You know how to scroll up, don’t you, Tel? You just put your fingertip and mousewheel together and… roll.

Scroll up to what? That’s Brad’s only post in that thread. The OP is just a player with some suggestions of what a city screen needs. Am I to understand that the OP’s suggestion “a spreadsheet-like overview with all the vital stats as columns” is being implemented exactly as he posted?

What vital stats? What sorting capabilites will it have?

There’s a lot of questions there that “it’s in for v1.09” doesn’t really answer.

I love how the people hired back went from “Second Dev Team” as they were laid off to “Original Elemental Team” as they’re supposedly hired back.
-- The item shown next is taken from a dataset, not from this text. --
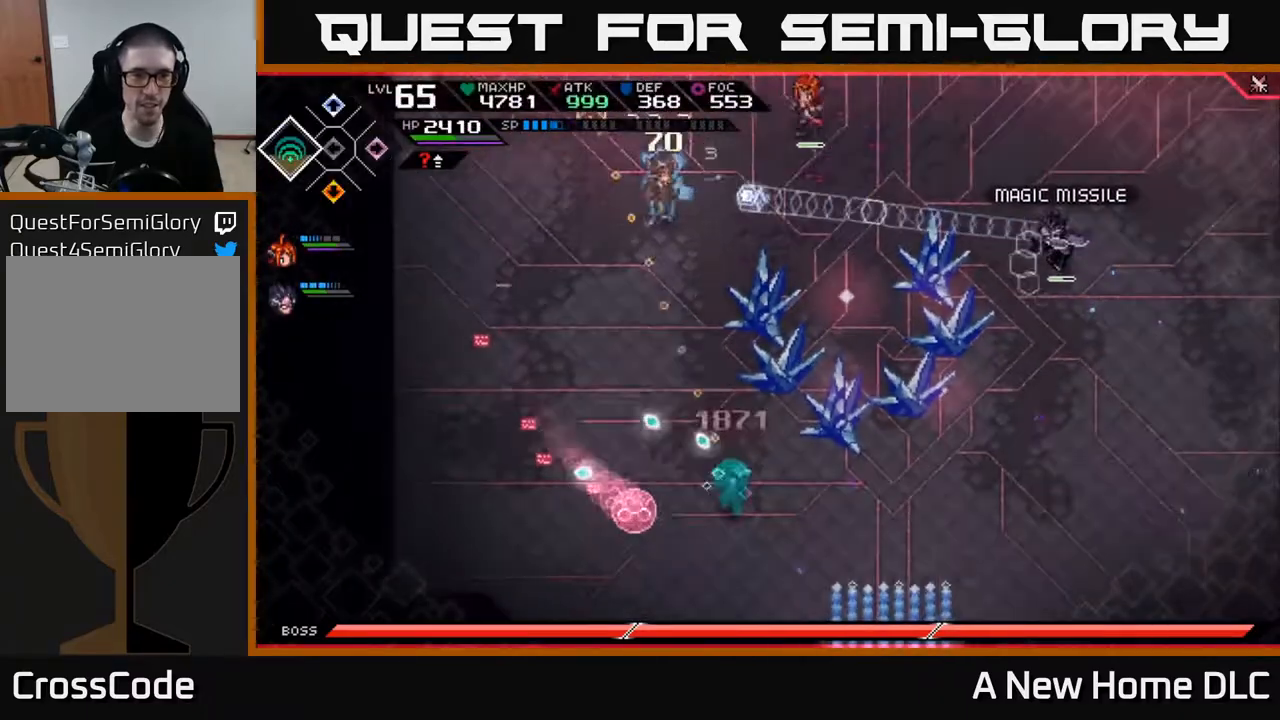
{"buttons": [], "left_stick": "center", "right_stick": "up", "events": []}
Are you talking about this?

If so, I don’t see what the issue is. There’s no longer a second development team working on another title, but they’ve been hired back to help with Elemental. What’s the problem with the statement?
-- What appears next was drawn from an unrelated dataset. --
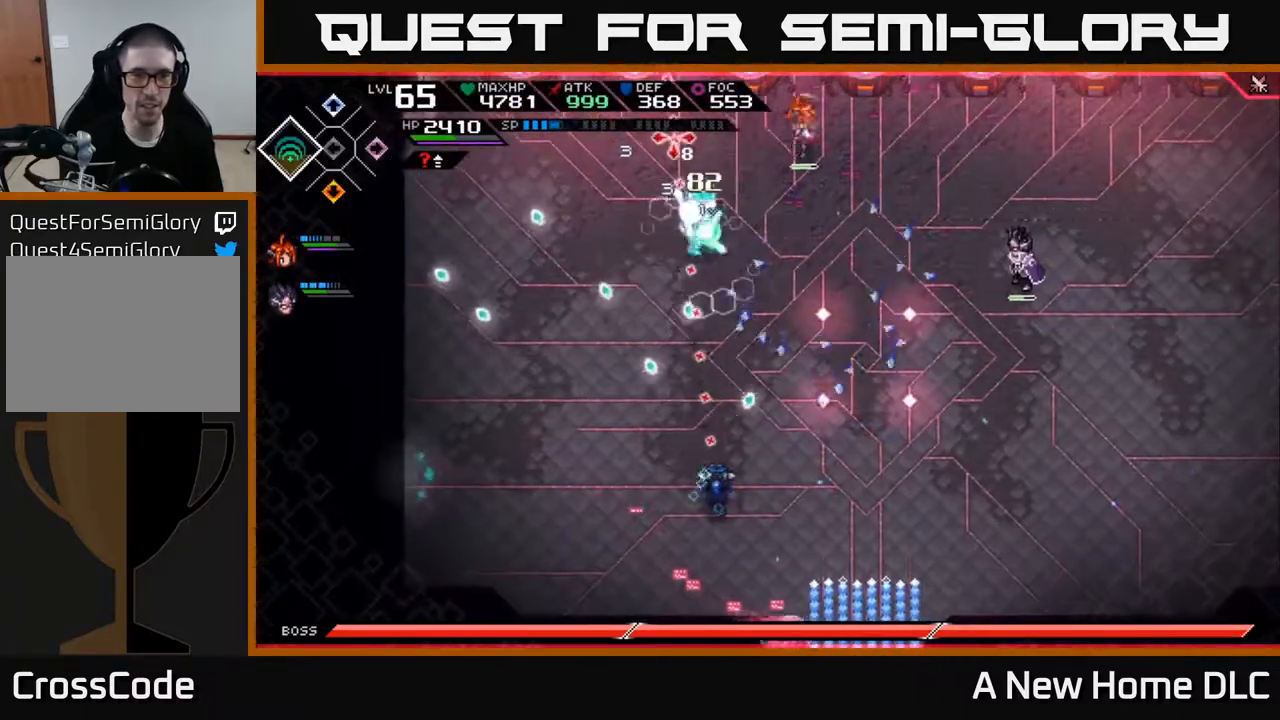
{"buttons": [], "left_stick": "center", "right_stick": "up", "events": []}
I assume you’re being sarcastic, which is fine and all, but that’s actually nice of Brad to finally put his money where his mouth is an make amends with his ex-team for his own fuckup.

I imagine they’re back in at a lower salary, but hell, it’s infinitely better than nothing.

Can he actually pay them a lower salary? ;P

Sure. What my link and short post were meant to convey was that there is a city overview screen forthcoming. This is news in itself. Yes, it leaves many questions open. I expect we’ll learn more shortly if they’re able to deliver v1.09 this week as Wardell earlier mentioned.

I linked to the minimal Wardell post because the OP is not news, it’s just one of the myriad user suggestions in the Elemental forum. Wardell’s comment was the crunchy nut in the middle of this admittedly stalish confection.

I just want you to know there’s at least one person on this forum who got that one. Well played.

 -Tom

Yup, that was some obscure reference. Probably something only a comic book nerd like Tom would get…

I think I needed to hear that one delivered to get it. Nice.

One of my favorite movies.

strange thing is - i’d completely replaced the original line with the Steve Martin piss-take - thanks for reminding me that memory is a feckless child

A screen capture of the new city list window.

Wardell explains what he means when he says he doesn’t enjoy game design.

More importantly, he does a pretty astute-seeming analysis of the things that went awry in the development of Elemental.

Wardell ruminates (shortly) on the future design direction of military units.

Who knew that making games was such an ordeal!? Before Brad Wardell came along, we all assumed that it was easier than, say, assembling widgets in a factory or digging diamonds in a mine. We were wrong, of course. It’s actually quite difficult and unpleasant!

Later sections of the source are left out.